Conclusion and future work

In conclusion, this study explores the use of the time resolved non-radiative signals for improving virtual staining of PARS images in both human skin and mouse brain. Using the K*-means method20,21 to extract features from the non-radiative TD signals, additional information about imaged targets is captured. The proposed MC-GAN extends the conventional colorization model to accept more than three channels, allowing for the utilization of these additional features. The experimental results demonstrate that certain feature combinations outperform the conventional PARS channels as they exhibit improved labeling of tissue structures.

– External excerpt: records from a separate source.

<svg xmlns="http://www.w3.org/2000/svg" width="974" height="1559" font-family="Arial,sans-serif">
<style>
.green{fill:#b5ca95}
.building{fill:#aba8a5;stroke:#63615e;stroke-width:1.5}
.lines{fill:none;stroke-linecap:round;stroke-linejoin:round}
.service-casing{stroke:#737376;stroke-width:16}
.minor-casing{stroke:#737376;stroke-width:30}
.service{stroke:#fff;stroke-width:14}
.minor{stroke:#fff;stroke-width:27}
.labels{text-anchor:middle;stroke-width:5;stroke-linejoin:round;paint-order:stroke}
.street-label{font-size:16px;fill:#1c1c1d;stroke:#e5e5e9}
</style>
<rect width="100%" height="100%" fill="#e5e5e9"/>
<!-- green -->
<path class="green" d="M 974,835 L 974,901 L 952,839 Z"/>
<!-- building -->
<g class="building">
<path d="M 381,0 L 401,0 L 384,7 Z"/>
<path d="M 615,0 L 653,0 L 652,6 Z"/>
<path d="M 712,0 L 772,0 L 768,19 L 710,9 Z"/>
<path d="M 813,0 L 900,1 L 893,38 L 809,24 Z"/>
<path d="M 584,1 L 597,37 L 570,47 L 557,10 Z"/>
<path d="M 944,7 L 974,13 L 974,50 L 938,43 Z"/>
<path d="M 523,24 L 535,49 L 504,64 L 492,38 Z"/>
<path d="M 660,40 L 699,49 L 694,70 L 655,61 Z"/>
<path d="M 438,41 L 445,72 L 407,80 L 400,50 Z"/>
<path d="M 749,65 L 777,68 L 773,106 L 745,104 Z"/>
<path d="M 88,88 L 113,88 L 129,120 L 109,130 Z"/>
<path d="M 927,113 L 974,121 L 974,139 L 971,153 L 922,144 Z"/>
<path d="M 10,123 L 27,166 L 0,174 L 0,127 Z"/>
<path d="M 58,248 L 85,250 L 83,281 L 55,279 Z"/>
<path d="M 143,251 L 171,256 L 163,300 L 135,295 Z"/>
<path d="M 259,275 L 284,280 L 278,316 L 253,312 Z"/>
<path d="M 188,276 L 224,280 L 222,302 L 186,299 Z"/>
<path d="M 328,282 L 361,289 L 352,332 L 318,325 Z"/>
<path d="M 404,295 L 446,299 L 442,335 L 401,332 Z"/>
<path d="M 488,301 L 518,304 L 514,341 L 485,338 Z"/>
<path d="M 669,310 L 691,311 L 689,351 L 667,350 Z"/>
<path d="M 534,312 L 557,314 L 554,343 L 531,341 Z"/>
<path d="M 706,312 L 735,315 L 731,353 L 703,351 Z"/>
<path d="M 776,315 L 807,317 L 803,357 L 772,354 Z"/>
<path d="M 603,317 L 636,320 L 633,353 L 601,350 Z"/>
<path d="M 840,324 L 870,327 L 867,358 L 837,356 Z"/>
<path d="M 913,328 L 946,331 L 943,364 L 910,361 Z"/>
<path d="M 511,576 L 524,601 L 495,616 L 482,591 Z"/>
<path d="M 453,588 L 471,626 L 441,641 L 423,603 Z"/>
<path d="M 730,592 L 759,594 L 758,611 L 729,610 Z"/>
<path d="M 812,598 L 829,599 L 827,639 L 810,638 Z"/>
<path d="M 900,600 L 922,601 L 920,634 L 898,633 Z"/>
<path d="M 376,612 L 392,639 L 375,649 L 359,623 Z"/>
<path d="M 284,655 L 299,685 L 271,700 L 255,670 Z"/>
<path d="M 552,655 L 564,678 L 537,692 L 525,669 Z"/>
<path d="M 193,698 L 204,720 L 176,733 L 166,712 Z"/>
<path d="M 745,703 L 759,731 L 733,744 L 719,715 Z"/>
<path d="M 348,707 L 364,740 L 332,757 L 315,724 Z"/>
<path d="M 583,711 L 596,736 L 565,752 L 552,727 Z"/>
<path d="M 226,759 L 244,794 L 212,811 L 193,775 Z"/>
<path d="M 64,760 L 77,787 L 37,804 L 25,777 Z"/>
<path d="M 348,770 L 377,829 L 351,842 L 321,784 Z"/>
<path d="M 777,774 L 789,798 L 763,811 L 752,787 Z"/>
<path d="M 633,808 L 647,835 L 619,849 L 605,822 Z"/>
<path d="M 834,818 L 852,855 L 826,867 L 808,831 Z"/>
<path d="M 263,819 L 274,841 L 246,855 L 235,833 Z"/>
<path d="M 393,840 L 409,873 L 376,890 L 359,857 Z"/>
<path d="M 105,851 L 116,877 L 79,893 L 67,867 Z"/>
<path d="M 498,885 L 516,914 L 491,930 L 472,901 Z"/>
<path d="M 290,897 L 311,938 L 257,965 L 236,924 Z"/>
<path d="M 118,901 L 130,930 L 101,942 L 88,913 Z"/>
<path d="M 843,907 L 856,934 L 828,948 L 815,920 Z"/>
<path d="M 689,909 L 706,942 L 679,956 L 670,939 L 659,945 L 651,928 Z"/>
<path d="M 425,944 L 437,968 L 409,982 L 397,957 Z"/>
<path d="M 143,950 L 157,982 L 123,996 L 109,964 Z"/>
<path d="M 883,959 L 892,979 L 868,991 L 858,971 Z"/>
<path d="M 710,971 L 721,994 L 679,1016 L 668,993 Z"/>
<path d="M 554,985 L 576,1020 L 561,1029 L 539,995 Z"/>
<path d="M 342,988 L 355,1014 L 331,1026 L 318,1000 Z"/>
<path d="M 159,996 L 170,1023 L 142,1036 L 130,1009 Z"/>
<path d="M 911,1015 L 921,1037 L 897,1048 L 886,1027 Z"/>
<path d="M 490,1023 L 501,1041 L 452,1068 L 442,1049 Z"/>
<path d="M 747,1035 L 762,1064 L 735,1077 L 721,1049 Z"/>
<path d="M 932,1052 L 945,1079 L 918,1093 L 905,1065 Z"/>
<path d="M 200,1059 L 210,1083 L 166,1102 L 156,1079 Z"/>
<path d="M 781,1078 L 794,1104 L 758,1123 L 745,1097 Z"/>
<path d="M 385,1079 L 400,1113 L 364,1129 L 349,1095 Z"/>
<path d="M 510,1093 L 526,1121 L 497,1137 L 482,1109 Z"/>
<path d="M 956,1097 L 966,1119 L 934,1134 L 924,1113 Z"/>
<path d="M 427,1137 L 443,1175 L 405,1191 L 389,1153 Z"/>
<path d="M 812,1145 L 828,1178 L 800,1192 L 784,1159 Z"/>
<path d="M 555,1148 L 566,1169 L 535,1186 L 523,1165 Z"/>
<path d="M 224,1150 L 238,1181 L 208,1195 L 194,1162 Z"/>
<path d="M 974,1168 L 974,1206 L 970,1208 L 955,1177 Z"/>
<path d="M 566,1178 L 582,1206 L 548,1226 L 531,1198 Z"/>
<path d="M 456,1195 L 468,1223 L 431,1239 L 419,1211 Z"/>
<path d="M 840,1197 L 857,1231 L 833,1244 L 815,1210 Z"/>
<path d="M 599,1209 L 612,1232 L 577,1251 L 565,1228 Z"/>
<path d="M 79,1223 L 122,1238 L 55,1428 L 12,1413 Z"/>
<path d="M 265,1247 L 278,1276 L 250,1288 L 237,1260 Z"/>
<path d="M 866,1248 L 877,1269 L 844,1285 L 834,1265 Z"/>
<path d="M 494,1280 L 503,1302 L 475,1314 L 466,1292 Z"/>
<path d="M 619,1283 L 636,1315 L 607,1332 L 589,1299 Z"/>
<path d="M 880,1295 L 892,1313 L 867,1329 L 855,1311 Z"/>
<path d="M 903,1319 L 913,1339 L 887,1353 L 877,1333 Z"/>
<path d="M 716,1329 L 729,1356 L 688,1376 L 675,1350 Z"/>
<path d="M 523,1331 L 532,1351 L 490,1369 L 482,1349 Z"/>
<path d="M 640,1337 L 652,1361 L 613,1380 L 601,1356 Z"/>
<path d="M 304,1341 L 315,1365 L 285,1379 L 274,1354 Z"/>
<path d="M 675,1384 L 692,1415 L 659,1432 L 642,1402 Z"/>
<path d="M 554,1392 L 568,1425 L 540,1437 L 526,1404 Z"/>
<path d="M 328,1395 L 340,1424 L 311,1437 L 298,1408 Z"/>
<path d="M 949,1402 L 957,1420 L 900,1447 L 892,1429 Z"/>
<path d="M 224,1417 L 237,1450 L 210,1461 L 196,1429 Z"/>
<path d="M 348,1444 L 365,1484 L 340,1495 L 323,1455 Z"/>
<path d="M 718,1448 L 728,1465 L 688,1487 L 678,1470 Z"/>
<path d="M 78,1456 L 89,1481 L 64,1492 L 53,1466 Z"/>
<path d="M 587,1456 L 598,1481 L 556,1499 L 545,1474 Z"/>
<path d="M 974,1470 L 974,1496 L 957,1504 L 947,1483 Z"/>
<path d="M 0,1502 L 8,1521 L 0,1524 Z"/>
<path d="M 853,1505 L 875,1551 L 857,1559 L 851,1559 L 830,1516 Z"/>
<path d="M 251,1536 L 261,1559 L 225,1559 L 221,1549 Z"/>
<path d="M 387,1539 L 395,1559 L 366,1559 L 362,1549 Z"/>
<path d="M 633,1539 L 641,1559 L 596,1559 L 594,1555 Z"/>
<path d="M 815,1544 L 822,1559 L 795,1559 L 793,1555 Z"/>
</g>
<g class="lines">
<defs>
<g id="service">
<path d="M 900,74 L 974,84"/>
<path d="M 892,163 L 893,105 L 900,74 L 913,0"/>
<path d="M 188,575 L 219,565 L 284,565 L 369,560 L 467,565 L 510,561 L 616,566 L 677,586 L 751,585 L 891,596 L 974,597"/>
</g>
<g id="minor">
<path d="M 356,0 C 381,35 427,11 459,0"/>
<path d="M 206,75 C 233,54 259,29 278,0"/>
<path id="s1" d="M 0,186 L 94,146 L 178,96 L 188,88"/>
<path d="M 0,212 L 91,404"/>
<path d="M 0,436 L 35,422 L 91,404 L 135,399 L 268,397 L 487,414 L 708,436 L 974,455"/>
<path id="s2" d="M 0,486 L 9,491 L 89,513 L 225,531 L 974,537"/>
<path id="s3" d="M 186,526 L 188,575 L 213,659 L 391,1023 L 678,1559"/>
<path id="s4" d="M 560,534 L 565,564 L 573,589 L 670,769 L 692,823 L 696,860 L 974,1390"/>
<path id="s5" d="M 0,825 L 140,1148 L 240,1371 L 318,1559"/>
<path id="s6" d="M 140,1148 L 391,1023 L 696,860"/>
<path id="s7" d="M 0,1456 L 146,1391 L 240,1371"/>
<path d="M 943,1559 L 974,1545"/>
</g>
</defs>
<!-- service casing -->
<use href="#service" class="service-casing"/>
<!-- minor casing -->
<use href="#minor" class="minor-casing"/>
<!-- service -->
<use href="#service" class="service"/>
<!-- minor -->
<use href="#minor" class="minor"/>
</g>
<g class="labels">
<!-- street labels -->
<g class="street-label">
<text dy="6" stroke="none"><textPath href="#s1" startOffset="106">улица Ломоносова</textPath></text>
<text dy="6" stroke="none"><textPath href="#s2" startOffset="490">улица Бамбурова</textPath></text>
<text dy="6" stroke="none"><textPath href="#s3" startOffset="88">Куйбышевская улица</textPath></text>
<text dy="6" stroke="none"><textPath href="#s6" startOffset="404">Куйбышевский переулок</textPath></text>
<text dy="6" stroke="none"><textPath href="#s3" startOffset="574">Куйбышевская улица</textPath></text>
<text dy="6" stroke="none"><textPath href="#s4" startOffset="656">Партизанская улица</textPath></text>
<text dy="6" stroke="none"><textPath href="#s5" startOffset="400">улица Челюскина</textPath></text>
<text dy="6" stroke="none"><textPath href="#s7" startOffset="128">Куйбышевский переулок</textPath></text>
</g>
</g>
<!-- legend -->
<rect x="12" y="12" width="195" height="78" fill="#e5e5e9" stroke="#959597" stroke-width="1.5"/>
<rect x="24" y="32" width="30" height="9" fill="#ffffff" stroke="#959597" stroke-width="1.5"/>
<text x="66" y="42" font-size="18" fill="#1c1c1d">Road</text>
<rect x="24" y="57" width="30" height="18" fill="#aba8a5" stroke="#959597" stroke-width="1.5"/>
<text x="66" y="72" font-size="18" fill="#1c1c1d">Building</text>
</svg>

Several experiments are conducted to determine the optimum number of K*-means features (K) as well as the optimum feature combination for training virtual staining models. Three different metrics are employed to evaluate the model’s performance for feature selection. The limitations of using only one or two features are evident, as they fail to accurately represent the complexity of different structures and their colors. Moreover, employing all the available features can lead to confusion within the model due to the potential redundancy among them. Therefore, it was crucial to conduct a comprehensive search to identify the most effective feature combinations, which not only reduced training time by utilizing fewer features but also alleviated model confusion.

With the optimal feature combination, the colorization results exhibit a high degree of accuracy, as observed in the results. These findings highlight both high visual and quantitative agreement between the H&E-like PARS and the true H&E images among the two datasets, emphasizing the potential of TD signals in enhancing the accuracy of virtual staining techniques.

Future efforts aim to overcome the constraints of the current histology gold standard, characterized by extended sample preparation and permanent alterations to tissue composition through histochemical staining. Traditional staining methods, restricted by specific stains necessitating separate slides for each desired staining contrast, pose additional challenges. In the evolution of our PARS technique, our focus is on addressing these issues by employing multiple virtual stains on a single sample, utilizing the distinctive features of PARS data to enhance the adaptability and efficiency of histological analyses. Additionally, we aim to extend the applicability of our approach to fresh tissue samples, eliminating the need for prolonged sample processing.